## Passage shown
[start]

API Proposal: Add SpanReader<T> that aligns with SequenceReader<T>

JeremyKuhne commented 3 years ago

Background and Motivation

SequenceReader<T> was fine tuned to give the best performance for ReadOnlySequence<T> and explicitly didn't support a second state constructed around a ReadOnlySpan<T> directly.

There is no practical way to turn a ReadOnlySpan<T> into a ReadOnlySequence<T>. Providing a reader that follows a similar pattern when reading ReadOnlySpan<T> would help people reading spans directly and would allow further sub-parsing of spans returned from SequenceReader<T> methods.

Proposed API

The proposed API follows along with SequenceReader<T> with the following differences:

No ReadOnlySequence<T> methods.
Lengths are int rather than long as spans are constrained to int.

namespace System.Buffers
{
    public ref struct SpanReader<T> where T: unmanaged, struct, IEquatable<T>
    {
        public SpanReader(ReadOnlySpan<T> span);
        public int Consumed { get; }
        public bool End { get; }
        public int Length { get; }
        public int Remaining { get; }
        public ReadOnlySpan<T> UnreadSpan { get; }
        public void Advance(int count);
        public int AdvancePast(T value);
        public int AdvancePastAny(T value0, T value1);
        public int AdvancePastAny(T value0, T value1, T value2);
        public int AdvancePastAny(T value0, T value1, T value2, T value3);
        public int AdvancePastAny(ReadOnlySpan<T> values);
        public void AdvanceToEnd();
        public bool IsNext(T next, bool advancePast = false);
        public bool IsNext(ReadOnlySpan<T> next, bool advancePast = false);
        public void Rewind(int count);
        public bool TryAdvanceTo(T delimiter, bool advancePastDelimiter = true);
        public bool TryAdvanceToAny(ReadOnlySpan<T> delimiters, bool advancePastDelimiter = true);
        public bool TryCopyTo(Span<T> destination);
        public bool TryPeek(out T value);
        public bool TryPeek(int offset, out T value);
        public bool TryRead(out T value);
        public bool TryReadTo(out ReadOnlySpan<T> span, ReadOnlySpan<T> delimiter, bool advancePastDelimiter = true);
        public bool TryReadTo(out ReadOnlySpan<T> span, T delimiter, bool advancePastDelimiter = true);
        public bool TryReadTo(out ReadOnlySpan<T> span, T delimiter, T delimiterEscape, bool advancePastDelimiter = true);
        public bool TryReadToAny(out ReadOnlySpan<T> span, ReadOnlySpan<T> delimiters, bool advancePastDelimiter = true);
    }

    public static class SpanReaderExtensions
    {
        TryReadBigEndian(this ref SpanReader<byte>, out short);
        TryReadBigEndian(this ref SpanReader<byte>, out int);
        TryReadBigEndian(this ref SpanReader<byte>, out long);
        TryReadLittleEndian(this ref SpanReader<byte>, out short);
        TryReadLittleEndian(this ref SpanReader<byte>, out int);
        TryReadLittleEndian(this ref SpanReader<byte>, out long);
    }
}

Usage Examples

SpanReader<byte> reader = new(data);
if (!reader.TryAdvanceTo(Identifiers.StartOfText, advancePastDelimiter: false))

[end]

## Problems
1. List every property, with a getter, that the SpanReader<T> proposal declares for SpanReader<T>.
2. Render this sentence from the SpanReader<T> proposal in Spanish: "There is no practical way to turn a ReadOnlySpan<T> into a ReadOnlySequence<T>."
3. According to the SpanReader<T> proposal, why are lengths int rather than long?

## Supplied material
[start]

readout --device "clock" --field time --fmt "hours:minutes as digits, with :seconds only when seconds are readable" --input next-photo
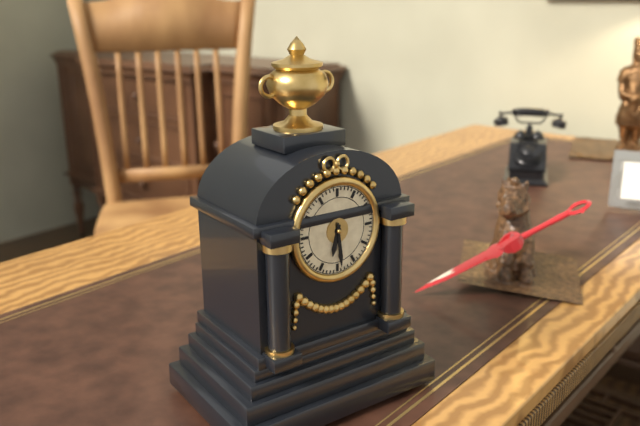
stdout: 6:29
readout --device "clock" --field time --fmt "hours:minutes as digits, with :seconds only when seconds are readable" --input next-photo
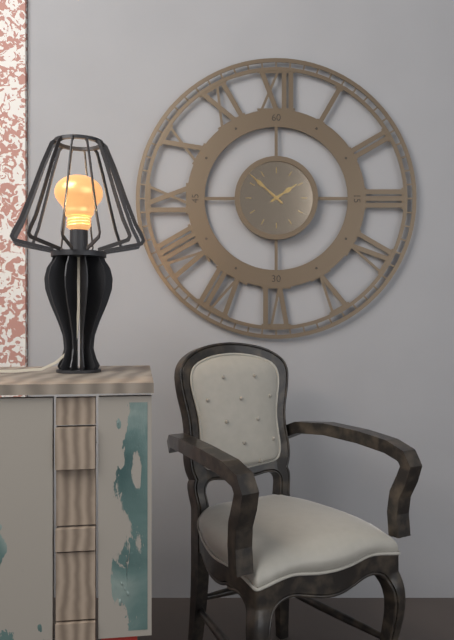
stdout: 1:52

[end]

## Exercise responses
1. Consumed, End, Length, Remaining, UnreadSpan

2. No hay una forma práctica de convertir un ReadOnlySpan<T> en un ReadOnlySequence<T>.

3. Spans are constrained to int.